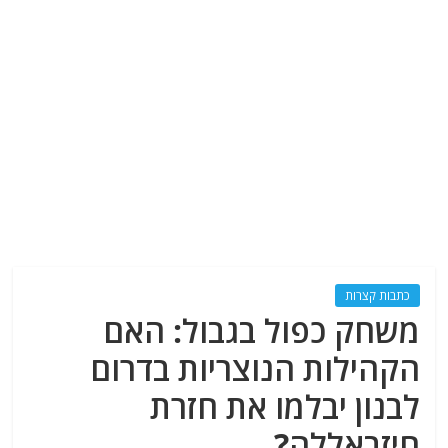
כתבות קצרות
משחק כפול בגבול: האם
הקהילות הנוצריות בדרום
לבנון יבלמו את חזרת
חיזבאללה?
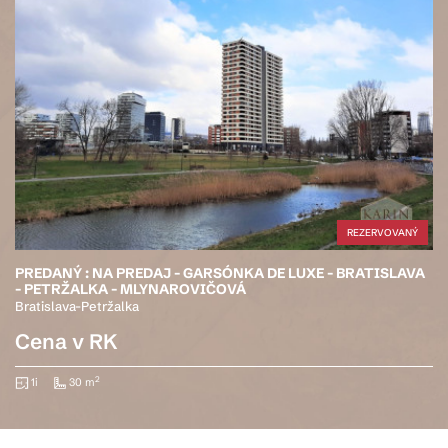
REZERVOVANÝ
PREDANÝ ! EXKLUZÍVNE NA PREDAJ: 2,5 IZBOVÝ BYT NA
PREROBENIE, 64,50 M2, UL. J.C. HRONSKÉHO - NOVÉ MESTO
Bratislava-Nové Mesto
Cena v RK
2
64 m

◆ **Directions for this task**
From the line that holds "לבנון יבלמו את חזרת" to the last line of the records, please copy each line exactly and nothing else. Pictures stay out.

◆ **Answer area**
לבנון יבלמו את חזרת
חיזבאללה?
REZERVOVANÝ
PREDANÝ ! EXKLUZÍVNE NA PREDAJ: 2,5 IZBOVÝ BYT NA
PREROBENIE, 64,50 M2, UL. J.C. HRONSKÉHO - NOVÉ MESTO
Bratislava-Nové Mesto
Cena v RK
2
64 m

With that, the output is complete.